Jede 4. beobachtete Episode fiel in die Kategorie „Medienkonsum“, die mehrere Besonderheiten aufweist. Im Vergleich zu den anderen Kategorien ist die weinende Person dabei nur indirekt betroffen und die Tränen treten „stellvertretend“ auf. Der Auslöser ist ein Erlebnis, das der Hauptfigur eines Buches oder Filmes widerfährt, in die sich die Person hineinversetzt. Zudem kann man Tränen bei einem Drama, aber eben auch bei einer Komödie vergießen, in dieser Kategorie können also Freudentränen und Tränen der Traurigkeit fließen.

Unterschiede beim Alter

Insgesamt führten die Forschenden 3 Studien durch, in denen neben Personen aus der Allgemeinbevölkerung auch Studierende befragt wurden. Der Altersdurchschnitt lag bei 30,3 Jahren; Der Anteil weiblicher Versuchspersonen betrug 64 %. In 2 Studien wurden die Versuchsteilnehmenden in Online-Umfragen gebeten, im Rückblick Auskunft über die letzte Episode zu geben, in der sie emotionale Tränen vergossen hatten. In einer 3. Studie wurden die Teilnehmenden im Rahmen einer 30-tägigen elektronischen Tagebuchstudie einmal täglich via Smartphone zu ihrem Befinden sowie zum Weinen befragt.

Es zeichnete sich der Trend ab, dass jüngere Personen im Vergleich zu älteren häufiger aufgrund von Überforderung weinten.

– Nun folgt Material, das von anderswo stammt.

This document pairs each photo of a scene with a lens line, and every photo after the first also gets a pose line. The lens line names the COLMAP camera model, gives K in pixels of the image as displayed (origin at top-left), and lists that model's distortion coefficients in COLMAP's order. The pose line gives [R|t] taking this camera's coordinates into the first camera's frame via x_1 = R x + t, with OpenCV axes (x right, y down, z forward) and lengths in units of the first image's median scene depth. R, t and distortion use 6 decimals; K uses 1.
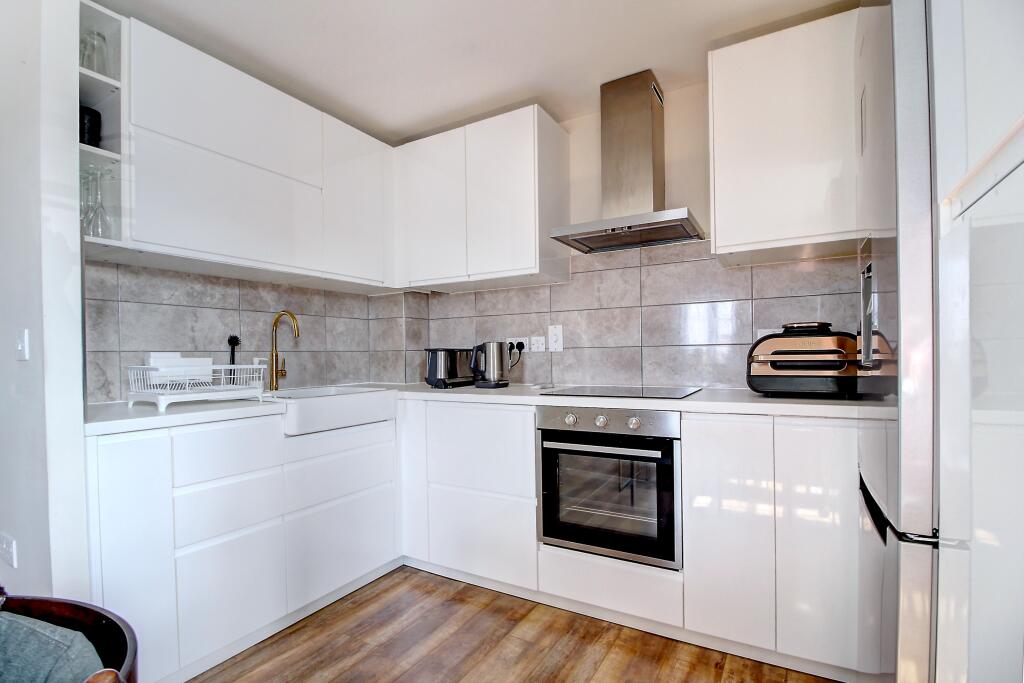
lens RADIAL K [[487.0, 0, 512.1], [0, 487.0, 357.4], [0, 0, 1]] dist [-0.001018, -0.000145]
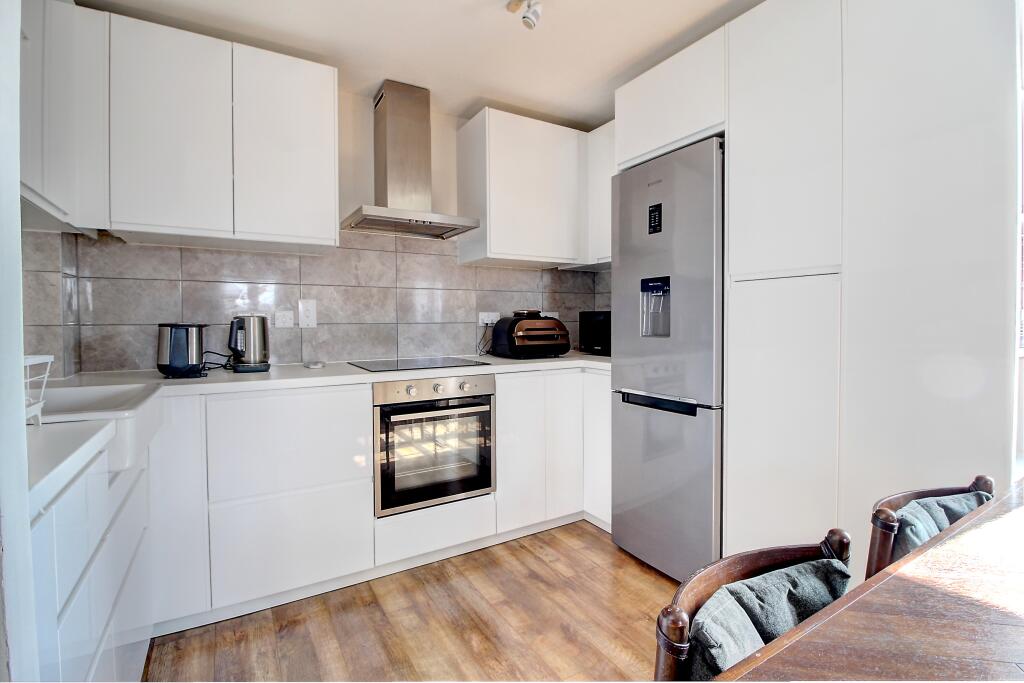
lens RADIAL K [[475.5, 0, 512.1], [0, 475.5, 332.4], [0, 0, 1]] dist [-0.000433, -0.000425]
pose [[0.483096, -0.006560, 0.875543, -0.558484], [0.004482, 0.999977, 0.005019, -0.006197], [-0.875556, 0.001500, 0.483115, 0.234919]]
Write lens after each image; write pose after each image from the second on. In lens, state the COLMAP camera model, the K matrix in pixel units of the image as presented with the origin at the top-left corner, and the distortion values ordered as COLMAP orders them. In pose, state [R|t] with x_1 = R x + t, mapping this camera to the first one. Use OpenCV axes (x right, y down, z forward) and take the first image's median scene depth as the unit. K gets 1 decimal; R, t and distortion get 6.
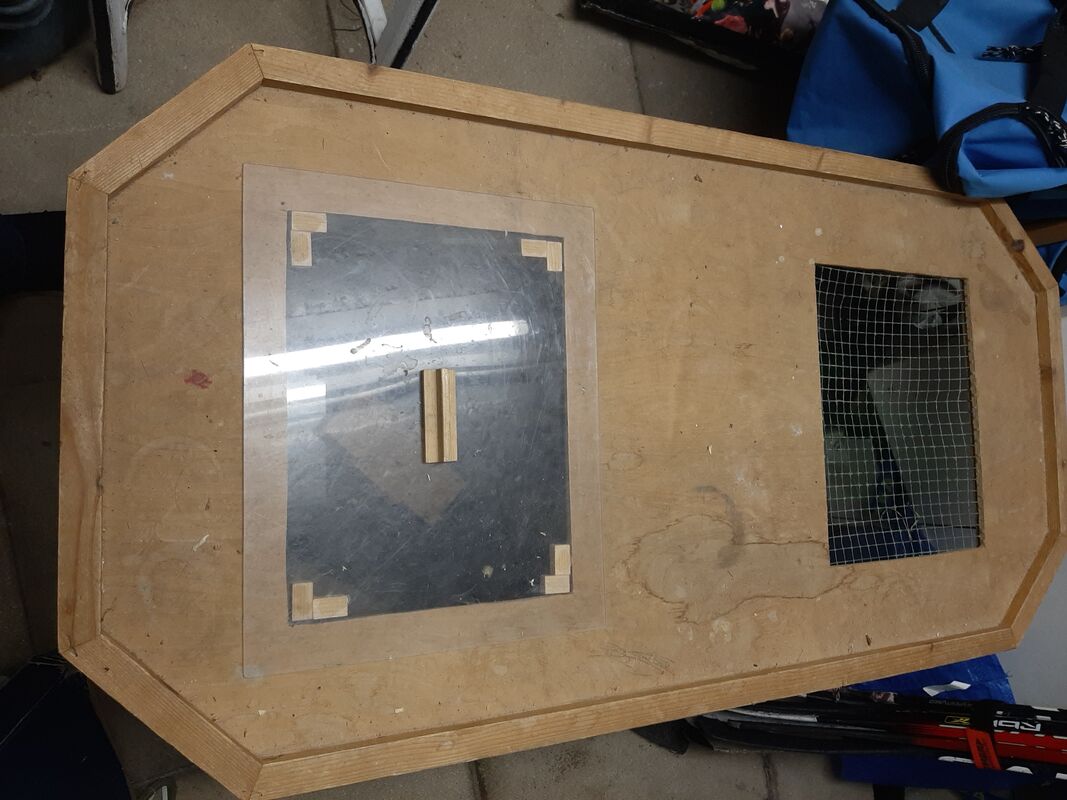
lens RADIAL K [[861.1, 0, 533.5], [0, 861.1, 400.0], [0, 0, 1]] dist [0.081320, -0.168437]
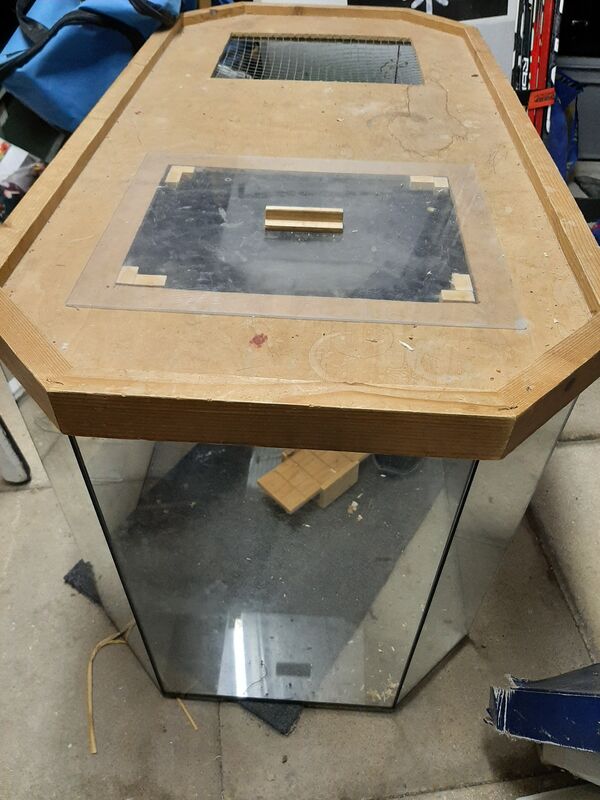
lens RADIAL K [[645.6, 0, 300.0], [0, 645.6, 400.0], [0, 0, 1]] dist [0.081320, -0.168437]
pose [[0.080908, -0.935308, 0.344461, -0.554007], [0.995219, 0.094777, 0.023584, 0.012426], [-0.054705, 0.340906, 0.938504, 0.194401]]
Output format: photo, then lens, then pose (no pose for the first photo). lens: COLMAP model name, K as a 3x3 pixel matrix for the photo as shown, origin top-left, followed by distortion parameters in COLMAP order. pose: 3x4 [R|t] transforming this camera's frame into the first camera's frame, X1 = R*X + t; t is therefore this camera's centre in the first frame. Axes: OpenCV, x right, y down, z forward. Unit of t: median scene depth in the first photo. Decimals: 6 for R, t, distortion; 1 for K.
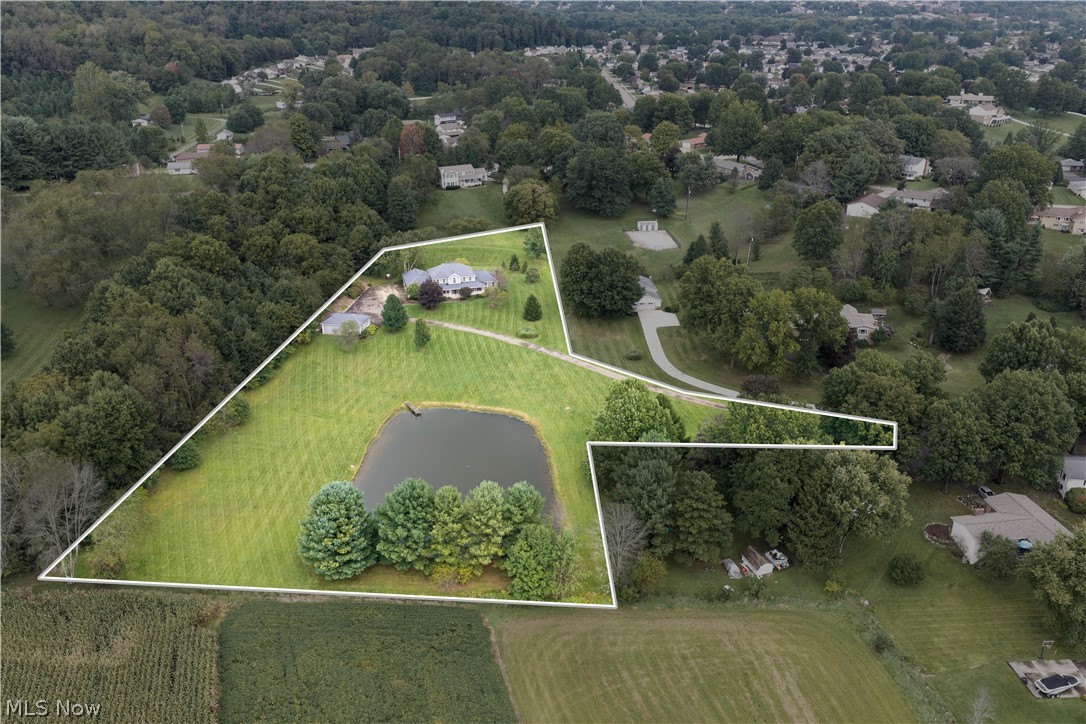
lens RADIAL K [[900.9, 0, 544.5], [0, 900.9, 371.5], [0, 0, 1]] dist [0.005100, -0.005769]
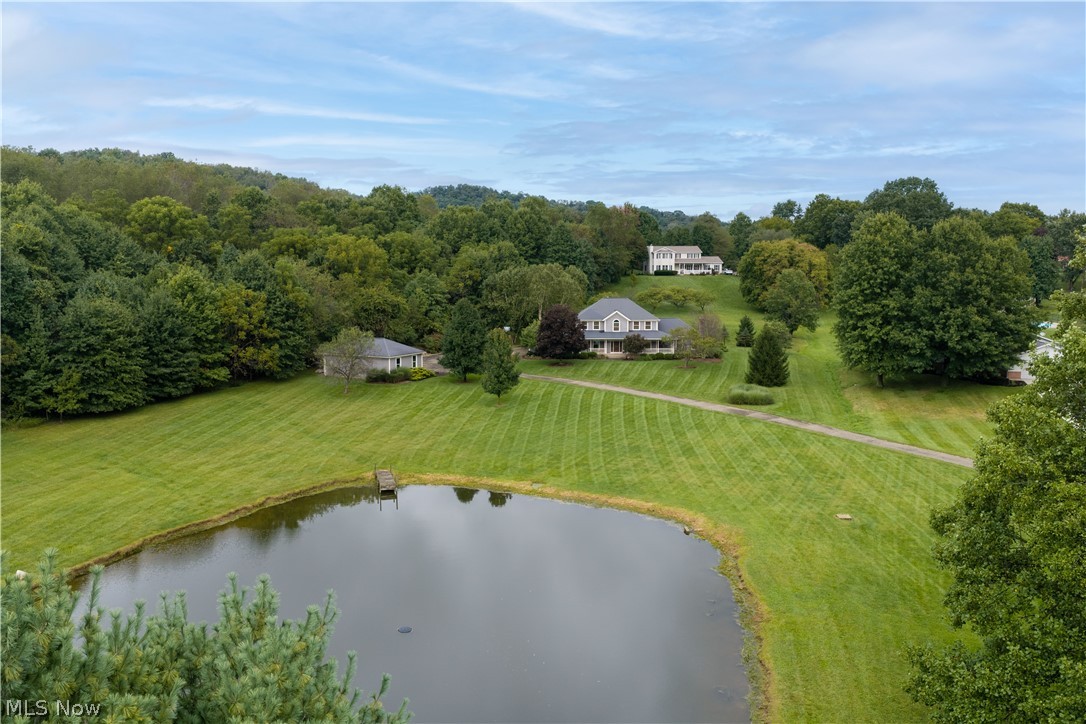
lens RADIAL K [[900.9, 0, 544.5], [0, 900.9, 371.5], [0, 0, 1]] dist [0.005100, -0.005769]
pose [[0.954223, 0.032318, -0.297346, 0.014028], [-0.118126, 0.954048, -0.275387, 0.069824], [0.274783, 0.297905, 0.914192, 0.529997]]
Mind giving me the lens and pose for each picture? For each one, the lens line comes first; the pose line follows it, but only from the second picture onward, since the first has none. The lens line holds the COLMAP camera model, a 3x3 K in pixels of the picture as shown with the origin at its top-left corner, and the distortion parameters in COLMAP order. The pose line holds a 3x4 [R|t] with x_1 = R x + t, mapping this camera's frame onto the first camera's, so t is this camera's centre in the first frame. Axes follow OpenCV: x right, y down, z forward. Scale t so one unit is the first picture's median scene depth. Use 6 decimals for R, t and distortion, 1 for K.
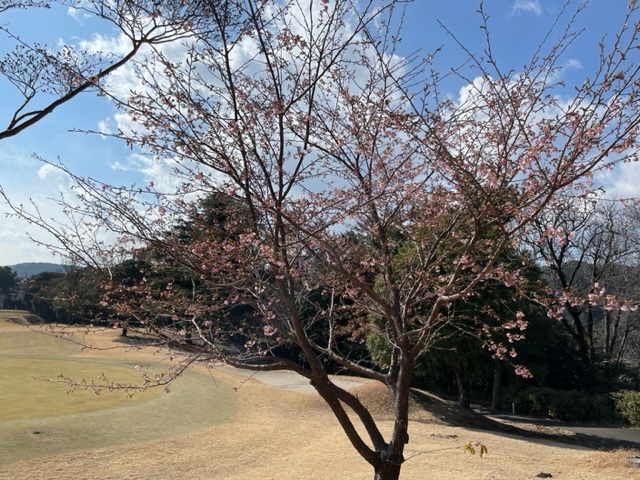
lens RADIAL K [[474.2, 0, 320.0], [0, 474.2, 240.0], [0, 0, 1]] dist [0.004518, -0.001713]
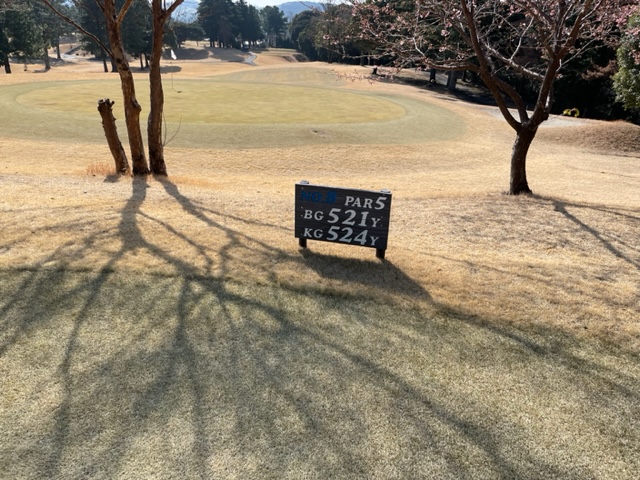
lens RADIAL K [[489.2, 0, 320.0], [0, 489.2, 240.0], [0, 0, 1]] dist [0.007458, 0.000183]
pose [[0.879985, 0.177504, -0.440590, 0.100350], [0.060377, 0.878230, 0.474411, -0.002969], [0.471149, -0.444076, 0.762112, -0.215121]]
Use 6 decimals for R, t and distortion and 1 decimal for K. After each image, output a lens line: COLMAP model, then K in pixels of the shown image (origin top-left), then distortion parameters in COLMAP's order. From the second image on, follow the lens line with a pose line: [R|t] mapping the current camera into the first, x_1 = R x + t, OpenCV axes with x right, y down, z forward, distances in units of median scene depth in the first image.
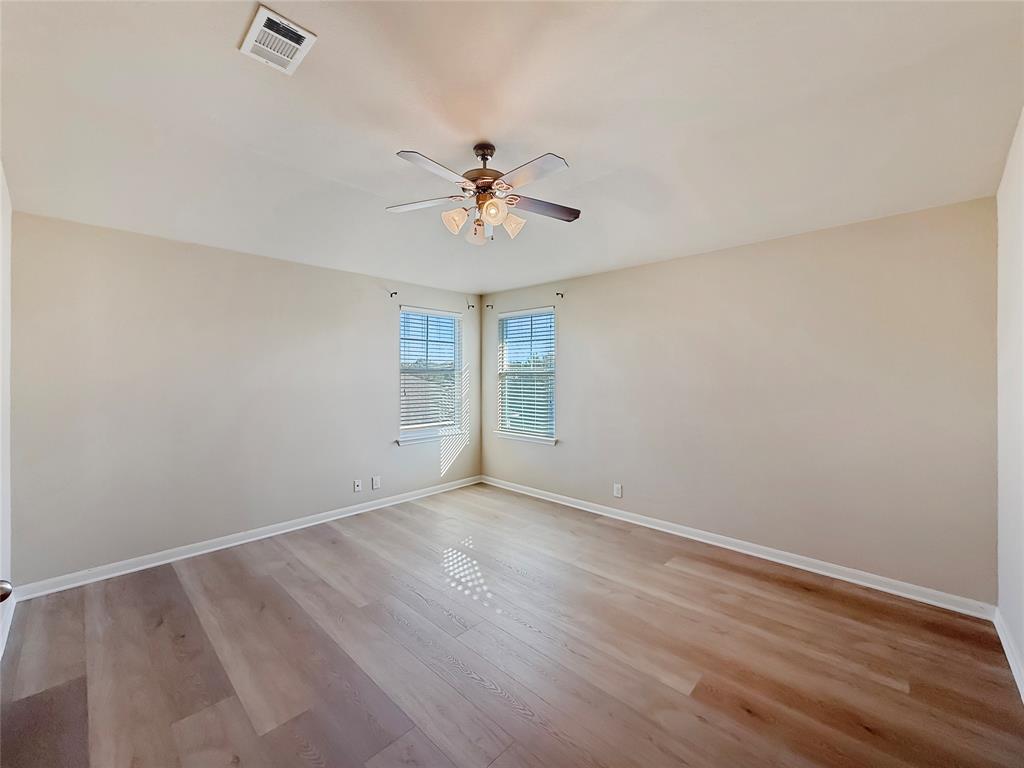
lens RADIAL K [[414.5, 0, 508.6], [0, 414.5, 378.6], [0, 0, 1]] dist [0.000622, -0.001439]
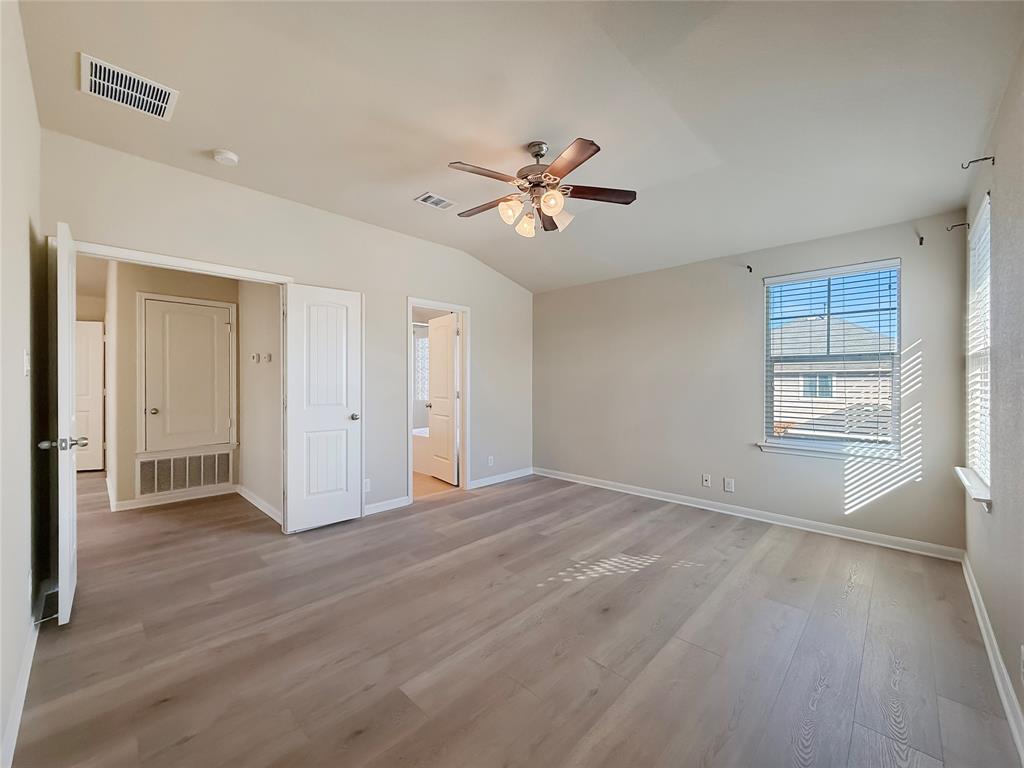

Zudem wurden in der Tagebuchstudie weniger Episoden der Machtlosigkeit berichtet, als in den beiden retrospektiven Studien. Es könnte also sein, dass eine Todesnachricht eher mit Weinen verknüpft wird als andere Kategorien. Somit erinnern sich die Studienteilnehmer besser daran und berichten davon häufiger.

Welche Rolle spielen emotionale Tränen?

„Bislang weiß man relativ wenig darüber, welche Rolle emotionale Tränen bei psychischen Erkrankungen spielen. Außerdem fehlen systematische Erkenntnisse darüber, wie Tränen soziale Interaktionen regulieren. Das heißt, welchen Einfluss Tränen zum Beispiel darauf haben, ob ein Mensch einen anderen unterstützt“, so Prof. Johannes Keller von der Universität Ulm. Die Identifikation der 5 häufigsten Gründe des Weinens kann dabei helfen, diese Fragen in Zukunft zu beantworten.